Search the entries for the word "Collection" and report each line that has it.

Saved entries:
○ ○ ○ ○

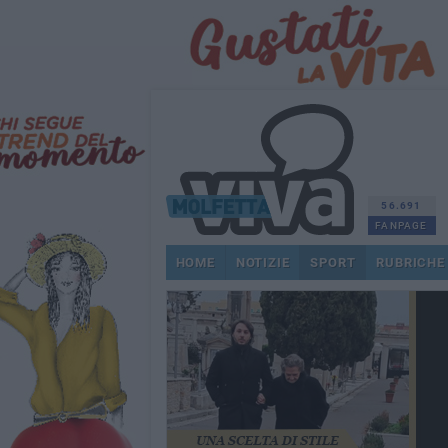
56.691
FANPAGE
HOME
NOTIZIE
SPORT
RUBRICHE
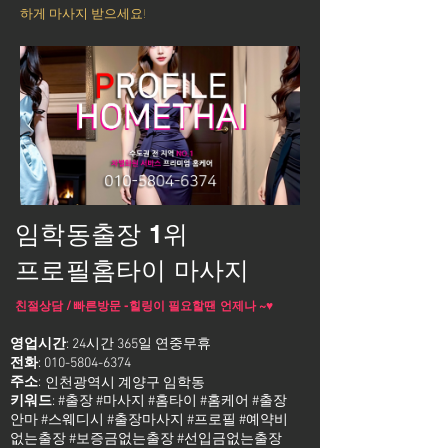
하게 마사지 받으세요!
임학동출장 1위
프로필홈타이 마사지
친절상담 / 빠른방문 -힐링이 필요할땐 언제나 ~♥
영업시간
: 24시간 365일 연중무휴
전화
:
010-5804-6374
주소
:
인천광역시 계양구 임학동
키워드
: #출장 #마사지 #홈타이 #홈케어 #출장
안마 #스웨디시 #출장마사지 #프로필 #예약비
없는출장 #보증금없는출장 #선입금없는출장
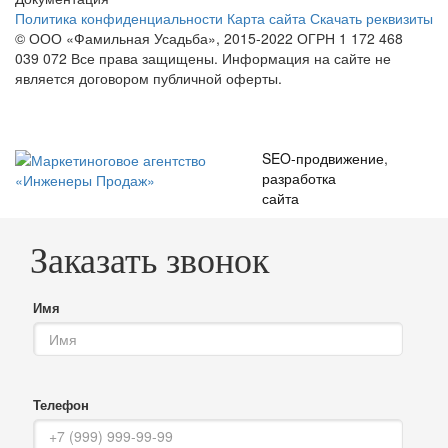
Политика конфиденциальности
Карта сайта
Скачать реквизиты
© ООО «Фамильная Усадьба», 2015-2022 ОГРН 1 172 468
039 072
Все права защищены. Информация на сайте не
является договором публичной оферты.
SEO-продвижение
,
разработка
сайта
Заказать звонок
Имя
Телефон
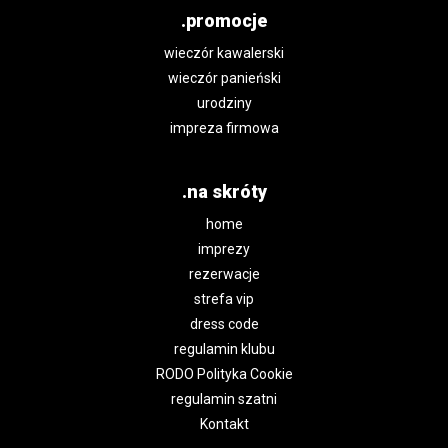
.promocje
wieczór kawalerski
wieczór panieński
urodziny
impreza firmowa
.na skróty
home
imprezy
rezerwacje
strefa vip
dress code
regulamin klubu
RODO Polityka Cookie
regulamin szatni
Kontakt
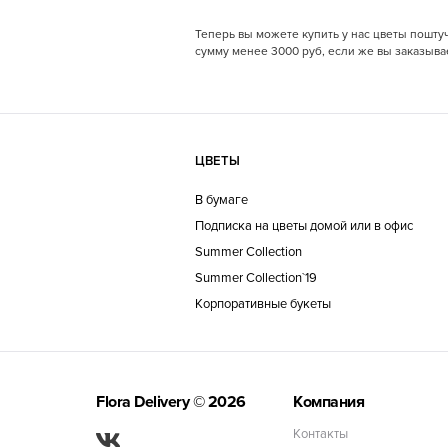
до 8 000 ₽
Теперь вы можете купить у нас цветы поштуч
сумму менее 3000 руб, если же вы заказывае
8 000 ₽ - 10 000 ₽
10 000 ₽ - 15 000 ₽
от 15 000 ₽
ЦВЕТЫ
В бумаге
Подписка на цветы домой или в офис
Summer Collection
Summer Collection`19
Корпоративные букеты
Flora Delivery
© 2026
Компания
Контакты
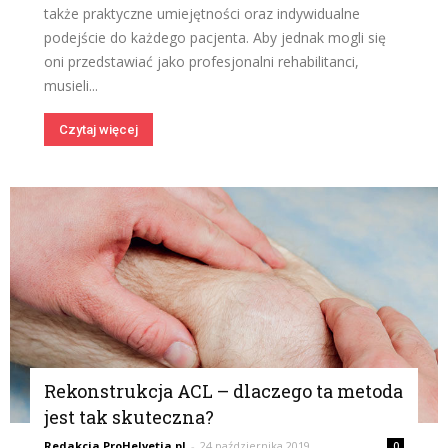
także praktyczne umiejętności oraz indywidualne
podejście do każdego pacjenta. Aby jednak mogli się
oni przedstawiać jako profesjonalni rehabilitanci,
musieli...
Czytaj więcej
Rekonstrukcja ACL – dlaczego ta metoda
jest tak skuteczna?
Redakcja ProHelvetia.pl
-
24 października 2019
0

○ ○ ○ ○

EXERCISE OUTPUT:
Summer Collection
Summer Collection`19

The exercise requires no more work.